» **Exercise set**:
**1)** Answer these questions using the Kelli Linville article, one line each:
(a) Who held the office of mayor of Bellingham immediately before Linville?
(b) Which committee did Linville chair in the Washington House of Representatives?
(c) What political party does Linville belong to?
**2)** Carry the article on Kelli Linville forward from its final sentence.

» **Given passage**:
Mayor of Bellingham
- In office January 1, 2012 – January 1, 2020
- Preceded by: Dan Pike
- Succeeded by: Seth Fleetwood

Member of the Washington House of Representatives from the 42nd district
- In office December 12, 1995 – January 10, 2011
- Preceded by: Pete Kremen
- Succeeded by: Vincent Buys
- In office January 11, 1993 – January 9, 1995
- Preceded by: Dennis Braddock
- Succeeded by: Gene Goldsmith

Personal details
- Born: 1948 (age 77–78) Bellingham, Washington, U.S.
- Party: Democratic
- Education: Western Washington University (BS, MS)

= Kelli Linville =

American politician from Washington

Kelli J. Linville (born 1948) is an American politician who served as the mayor of Bellingham, Washington from 2011 to 2020. Prior to her election as mayor, Linville was a member of the Washington House of Representatives, representing the 42nd Legislative District, where she served Chair of the House Ways and Means Committee.

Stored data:
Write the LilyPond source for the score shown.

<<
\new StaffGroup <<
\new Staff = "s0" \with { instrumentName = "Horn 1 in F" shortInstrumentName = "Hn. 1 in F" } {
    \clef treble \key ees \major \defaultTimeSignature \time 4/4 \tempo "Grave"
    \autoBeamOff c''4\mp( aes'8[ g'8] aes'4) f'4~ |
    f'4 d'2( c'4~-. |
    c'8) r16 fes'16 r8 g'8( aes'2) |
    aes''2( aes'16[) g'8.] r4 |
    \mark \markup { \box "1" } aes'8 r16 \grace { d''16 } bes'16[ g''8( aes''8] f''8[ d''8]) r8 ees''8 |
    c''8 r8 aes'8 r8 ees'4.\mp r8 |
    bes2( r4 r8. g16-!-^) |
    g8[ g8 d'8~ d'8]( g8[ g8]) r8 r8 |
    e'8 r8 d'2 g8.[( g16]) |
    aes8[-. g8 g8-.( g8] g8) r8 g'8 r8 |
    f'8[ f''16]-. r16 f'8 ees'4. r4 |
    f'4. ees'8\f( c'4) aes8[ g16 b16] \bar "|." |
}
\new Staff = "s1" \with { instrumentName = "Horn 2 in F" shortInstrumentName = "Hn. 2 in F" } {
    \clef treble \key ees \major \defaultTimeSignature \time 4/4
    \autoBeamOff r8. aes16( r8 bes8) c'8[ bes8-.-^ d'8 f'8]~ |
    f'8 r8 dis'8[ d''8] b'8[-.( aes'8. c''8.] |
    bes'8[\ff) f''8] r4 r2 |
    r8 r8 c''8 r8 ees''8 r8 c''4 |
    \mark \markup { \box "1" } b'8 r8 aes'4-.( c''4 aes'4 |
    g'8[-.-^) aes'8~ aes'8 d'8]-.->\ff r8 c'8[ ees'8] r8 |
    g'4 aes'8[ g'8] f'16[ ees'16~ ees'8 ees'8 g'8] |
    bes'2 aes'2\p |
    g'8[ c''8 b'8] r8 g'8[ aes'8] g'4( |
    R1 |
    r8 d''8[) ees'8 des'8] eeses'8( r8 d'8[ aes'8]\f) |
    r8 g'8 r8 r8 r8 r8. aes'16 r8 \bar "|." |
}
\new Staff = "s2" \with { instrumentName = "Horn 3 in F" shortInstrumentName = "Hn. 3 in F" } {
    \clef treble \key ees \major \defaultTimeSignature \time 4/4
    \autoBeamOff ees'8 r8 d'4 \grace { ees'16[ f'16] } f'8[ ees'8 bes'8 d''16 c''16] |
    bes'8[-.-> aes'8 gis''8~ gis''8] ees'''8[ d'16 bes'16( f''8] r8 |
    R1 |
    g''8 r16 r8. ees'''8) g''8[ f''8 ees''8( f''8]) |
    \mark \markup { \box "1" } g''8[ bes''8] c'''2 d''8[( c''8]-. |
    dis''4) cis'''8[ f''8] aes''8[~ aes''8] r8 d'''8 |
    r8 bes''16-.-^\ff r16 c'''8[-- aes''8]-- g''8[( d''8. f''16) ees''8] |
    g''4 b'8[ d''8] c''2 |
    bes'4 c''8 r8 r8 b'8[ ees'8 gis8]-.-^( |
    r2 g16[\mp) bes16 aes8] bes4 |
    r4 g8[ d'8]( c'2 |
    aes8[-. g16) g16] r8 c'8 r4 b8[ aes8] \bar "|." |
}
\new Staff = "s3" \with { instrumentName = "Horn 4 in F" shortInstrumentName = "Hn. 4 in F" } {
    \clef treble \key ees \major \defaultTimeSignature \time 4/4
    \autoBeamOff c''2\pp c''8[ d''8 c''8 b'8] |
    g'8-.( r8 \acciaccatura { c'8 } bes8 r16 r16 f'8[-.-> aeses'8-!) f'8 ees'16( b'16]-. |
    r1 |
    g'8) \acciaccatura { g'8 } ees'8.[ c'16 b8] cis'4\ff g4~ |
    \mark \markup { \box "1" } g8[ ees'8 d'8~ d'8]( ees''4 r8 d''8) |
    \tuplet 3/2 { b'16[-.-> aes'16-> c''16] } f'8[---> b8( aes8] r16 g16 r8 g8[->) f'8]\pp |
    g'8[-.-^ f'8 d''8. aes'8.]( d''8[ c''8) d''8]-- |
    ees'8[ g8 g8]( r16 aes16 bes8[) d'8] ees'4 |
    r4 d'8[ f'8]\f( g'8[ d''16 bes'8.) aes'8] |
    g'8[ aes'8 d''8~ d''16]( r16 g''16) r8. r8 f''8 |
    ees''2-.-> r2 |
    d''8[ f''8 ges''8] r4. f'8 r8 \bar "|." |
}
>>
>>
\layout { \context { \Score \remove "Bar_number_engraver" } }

» **Answers for each item**:
**1)**
(a) Dan Pike
(b) The House Ways and Means Committee
(c) The Democratic Party

**2)**
== Education ==
Linville was born and raised in Bellingham, Washington. She graduated from Bellingham High School in 1966 and holds a bachelor's and master's degree in speech-language pathology from Western Washington University. She worked for 16 years as a speech pathologist in the Bellingham School District.

== Career ==
A Democrat, Linville was elected to the Washington House of Representatives in 1992 and served one term before losing reelection. In 1995, she was appointed to fill a vacant seat. She was reelected every two years from 1996 to 2008. In November 2010, Linville was narrowly defeated for re-election by Vincent Buys.

In November 2011, Linville was elected mayor of Bellingham over incumbent Dan Pike. She was reelected in 2015, and announced she would not seek a third term in 2019. Linville was succeeded by Seth Fleetwood in 2020.